My silent surrender lasted until the day I was asked to
discharge a patient who’d been labeled by the preceding shift as a
“frequent flyer,” a “drug-seeker,” and a patient who “did not want to go
home.” When I examined this woman and reviewed her laboratory results
and medical history, I saw painfully obvious indications of B12
deficiency—evidence that even a first-year medical student should be
able to recognize. I also noted the complete absence of any effort by
her doctors to test her accurately for this problem during her previous
hospital admissions, or even to recommend such testing to her family
physician. This sad and frightened woman had suffered for years from
crippling and seemingly mysterious symptoms, every one of which
could be explained by B12 deficiency, and yet no one had
correctly evaluated her for the disorder. Instead, they’d simply labeled
her as nuts.
She wasn’t the first patient I’d seen dismissed by
doctors who overlooked the signs and symptoms of B12
deficiency. In fact, she was only the latest in a long line of patients
written off as hopeless by medical professionals who’d failed to
diagnose a life-threatening, and very common, medical problem. Indeed,
I’d seen far worse cases, including patients who were on the verge of
death, or in a permanent state of dementia, as a result of undiagnosed B12
deficiency. Each case broke my heart. But this time, as I wrote up the
discharge papers for this woman who’d received no real help and no real
treatment—only a condescending response from her doctors and nurses, a
large hospital bill, and a possible death sentence—my anger hit critical
mass.
I knew that my own health and life had hung in the
balance years earlier, when doctors told me that my troubling lab test
findings were “insignificant.” Now, on a regular basis, I was watching
other patients being sentenced to death or disability by the doctors
they trusted.
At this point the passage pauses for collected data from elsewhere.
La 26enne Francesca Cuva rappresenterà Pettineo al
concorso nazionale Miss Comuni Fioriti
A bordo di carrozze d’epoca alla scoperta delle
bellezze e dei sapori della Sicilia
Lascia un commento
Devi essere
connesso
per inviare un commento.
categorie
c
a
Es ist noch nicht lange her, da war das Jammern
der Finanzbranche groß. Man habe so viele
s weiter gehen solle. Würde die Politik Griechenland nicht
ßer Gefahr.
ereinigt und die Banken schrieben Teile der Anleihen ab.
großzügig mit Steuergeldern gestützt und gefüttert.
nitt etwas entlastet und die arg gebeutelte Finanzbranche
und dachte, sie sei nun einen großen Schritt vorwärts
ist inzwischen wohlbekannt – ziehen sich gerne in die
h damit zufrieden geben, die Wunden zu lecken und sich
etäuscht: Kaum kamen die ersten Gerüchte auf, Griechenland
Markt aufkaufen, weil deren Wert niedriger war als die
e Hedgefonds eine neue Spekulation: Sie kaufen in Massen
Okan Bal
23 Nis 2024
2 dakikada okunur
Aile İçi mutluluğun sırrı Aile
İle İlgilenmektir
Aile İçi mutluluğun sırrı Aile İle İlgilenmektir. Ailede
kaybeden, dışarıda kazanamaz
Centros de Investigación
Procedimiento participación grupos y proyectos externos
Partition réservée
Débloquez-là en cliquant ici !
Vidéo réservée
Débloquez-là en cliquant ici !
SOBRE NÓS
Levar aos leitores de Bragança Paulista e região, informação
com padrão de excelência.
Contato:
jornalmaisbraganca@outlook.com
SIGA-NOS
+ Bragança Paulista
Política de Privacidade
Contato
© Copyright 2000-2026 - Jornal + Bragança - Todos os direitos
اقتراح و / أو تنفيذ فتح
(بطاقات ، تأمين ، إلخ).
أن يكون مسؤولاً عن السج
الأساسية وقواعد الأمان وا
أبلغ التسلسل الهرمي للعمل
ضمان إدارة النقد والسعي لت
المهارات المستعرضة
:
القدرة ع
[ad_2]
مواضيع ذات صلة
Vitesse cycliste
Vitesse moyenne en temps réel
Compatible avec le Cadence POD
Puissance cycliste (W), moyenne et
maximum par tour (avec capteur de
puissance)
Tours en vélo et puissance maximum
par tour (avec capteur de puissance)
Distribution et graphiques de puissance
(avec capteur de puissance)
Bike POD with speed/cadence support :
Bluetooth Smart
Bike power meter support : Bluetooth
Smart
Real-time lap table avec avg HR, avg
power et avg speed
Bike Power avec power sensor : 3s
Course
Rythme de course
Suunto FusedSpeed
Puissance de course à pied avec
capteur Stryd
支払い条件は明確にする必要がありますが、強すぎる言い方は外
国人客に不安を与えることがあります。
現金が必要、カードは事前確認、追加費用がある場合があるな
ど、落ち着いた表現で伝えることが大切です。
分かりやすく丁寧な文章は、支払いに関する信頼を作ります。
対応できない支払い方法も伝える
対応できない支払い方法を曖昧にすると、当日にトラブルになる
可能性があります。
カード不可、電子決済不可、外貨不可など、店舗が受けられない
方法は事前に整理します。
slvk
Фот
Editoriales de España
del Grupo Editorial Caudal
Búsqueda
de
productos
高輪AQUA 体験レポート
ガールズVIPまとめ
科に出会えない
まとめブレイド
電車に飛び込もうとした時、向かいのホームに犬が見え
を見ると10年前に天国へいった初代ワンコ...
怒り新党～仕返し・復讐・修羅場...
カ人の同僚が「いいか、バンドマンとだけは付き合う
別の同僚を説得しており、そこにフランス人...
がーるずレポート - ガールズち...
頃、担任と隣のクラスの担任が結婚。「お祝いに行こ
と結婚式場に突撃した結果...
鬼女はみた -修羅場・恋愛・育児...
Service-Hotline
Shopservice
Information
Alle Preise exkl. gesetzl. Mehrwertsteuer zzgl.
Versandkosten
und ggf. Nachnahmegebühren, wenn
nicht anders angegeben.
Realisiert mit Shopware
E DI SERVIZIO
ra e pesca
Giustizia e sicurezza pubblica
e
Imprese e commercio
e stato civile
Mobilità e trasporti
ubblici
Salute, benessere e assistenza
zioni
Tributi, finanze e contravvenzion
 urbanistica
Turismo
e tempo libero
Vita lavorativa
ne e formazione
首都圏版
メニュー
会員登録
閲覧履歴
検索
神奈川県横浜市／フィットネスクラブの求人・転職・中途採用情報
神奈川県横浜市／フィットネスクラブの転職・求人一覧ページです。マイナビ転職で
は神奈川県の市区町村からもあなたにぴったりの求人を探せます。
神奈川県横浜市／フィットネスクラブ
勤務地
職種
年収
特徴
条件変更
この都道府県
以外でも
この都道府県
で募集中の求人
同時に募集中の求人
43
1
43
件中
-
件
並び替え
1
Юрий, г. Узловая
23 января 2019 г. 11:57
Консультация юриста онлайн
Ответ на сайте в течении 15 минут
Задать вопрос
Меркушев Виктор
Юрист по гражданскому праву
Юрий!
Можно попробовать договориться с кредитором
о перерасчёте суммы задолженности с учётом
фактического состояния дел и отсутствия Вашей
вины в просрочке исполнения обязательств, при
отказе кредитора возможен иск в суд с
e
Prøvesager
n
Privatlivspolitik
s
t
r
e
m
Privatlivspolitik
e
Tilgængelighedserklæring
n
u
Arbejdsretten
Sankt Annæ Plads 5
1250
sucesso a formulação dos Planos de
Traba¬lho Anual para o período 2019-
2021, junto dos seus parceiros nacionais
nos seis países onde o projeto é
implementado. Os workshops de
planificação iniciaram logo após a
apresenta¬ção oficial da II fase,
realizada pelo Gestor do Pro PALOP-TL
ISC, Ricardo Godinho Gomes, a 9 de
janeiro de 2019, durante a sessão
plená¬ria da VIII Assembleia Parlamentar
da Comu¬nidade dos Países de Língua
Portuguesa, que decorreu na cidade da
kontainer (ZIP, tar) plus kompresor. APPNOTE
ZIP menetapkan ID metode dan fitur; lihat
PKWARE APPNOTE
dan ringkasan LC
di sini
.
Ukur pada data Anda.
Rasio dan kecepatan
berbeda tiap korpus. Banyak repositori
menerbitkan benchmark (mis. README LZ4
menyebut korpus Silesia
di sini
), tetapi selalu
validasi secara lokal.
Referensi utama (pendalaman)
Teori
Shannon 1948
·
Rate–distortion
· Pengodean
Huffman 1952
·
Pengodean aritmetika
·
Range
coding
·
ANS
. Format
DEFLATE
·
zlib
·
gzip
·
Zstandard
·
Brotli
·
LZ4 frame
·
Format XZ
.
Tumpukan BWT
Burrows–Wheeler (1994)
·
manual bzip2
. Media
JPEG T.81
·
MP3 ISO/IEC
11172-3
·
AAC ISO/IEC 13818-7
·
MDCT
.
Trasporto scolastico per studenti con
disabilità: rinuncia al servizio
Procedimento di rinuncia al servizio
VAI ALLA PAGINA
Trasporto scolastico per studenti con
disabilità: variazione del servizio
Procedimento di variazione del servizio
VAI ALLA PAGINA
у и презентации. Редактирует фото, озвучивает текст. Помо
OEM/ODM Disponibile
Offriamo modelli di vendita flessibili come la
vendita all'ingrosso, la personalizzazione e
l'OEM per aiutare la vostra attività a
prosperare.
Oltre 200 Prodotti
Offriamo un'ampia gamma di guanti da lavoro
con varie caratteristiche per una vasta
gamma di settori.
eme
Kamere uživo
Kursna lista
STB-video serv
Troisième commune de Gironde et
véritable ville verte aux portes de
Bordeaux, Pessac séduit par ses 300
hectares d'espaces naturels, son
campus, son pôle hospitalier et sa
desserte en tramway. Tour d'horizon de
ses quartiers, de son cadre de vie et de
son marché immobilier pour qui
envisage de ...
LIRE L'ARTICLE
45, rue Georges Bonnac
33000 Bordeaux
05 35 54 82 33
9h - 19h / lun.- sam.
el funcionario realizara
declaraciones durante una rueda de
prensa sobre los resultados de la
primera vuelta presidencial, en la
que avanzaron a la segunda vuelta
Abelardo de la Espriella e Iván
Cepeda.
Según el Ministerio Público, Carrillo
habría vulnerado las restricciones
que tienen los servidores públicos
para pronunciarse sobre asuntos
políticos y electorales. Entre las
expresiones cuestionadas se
I knew that many of these patients would wind up back in
our hospital some day with strokes, dementia, depression, fall-caused
fractures, the need for blood transfusions, and other problems stemming
from undiagnosed B12 deficiency.
I could no longer stand by and be a silent accomplice
to an epidemic of apathy and non-diagnosis that is leaving millions of
young and old patients crippled or dead. As a medical professional, I’d
long since come to terms with the daily tragedy of lives ruined by
diseases that can’t be prevented or cured. But I could not come to terms
with the continuing parade of lives ruined by the failure to detect and
treat a simple-to-identify, simple-to-treat, simple-to-cure disorder.
Neither could my husband, a physician who finds it reprehensible to
refuse a patient the couple of tests that could prevent nearly every
case of disability or death due to B12 deficiency.
This book was born out of our frustration and anger
over these lost lives. But it was also born out of hope—the hope that we
can help many current and potential victims of B12 deficiency
by putting this information in the hands of sufferers and their
families, as well as in the hands of concerned medical professionals.
If you are a medical consumer, this book will empower you to
protect yourself and your family members, by helping you to identify
loved ones at risk for B12 deficiency, and to obtain a real
diagnosis and real treatment before it’s too late. And if you are a
medical professional, we hope you will examine the compelling body of
research reviewed in this book and make complete B12
screening (not just often-inaccurate serum B12 levels
and blood smears) part of your standard practice. The hundreds of
studies we cite, published in major and respected medical journals,
prove that few diseases are more prevalent, simple to diagnose, and easy
to treat than B12 deficiency—and few carry such a high, yet
entirely preventable, risk of deadly disease or infirmity.
Above all, the message of this book is that the
suffering caused by B12 deficiency, an “invisible” problem so
pervasive that it touches the lives of nearly every family in America,
is unnecessary. We can stop this cruel disorder in its tracks,
before it destroys more lives. I dodged the bullet of B12
deficiency, and so can its other potential victims—but only if patients
and doctors alike open their eyes to the scope of this hidden epidemic."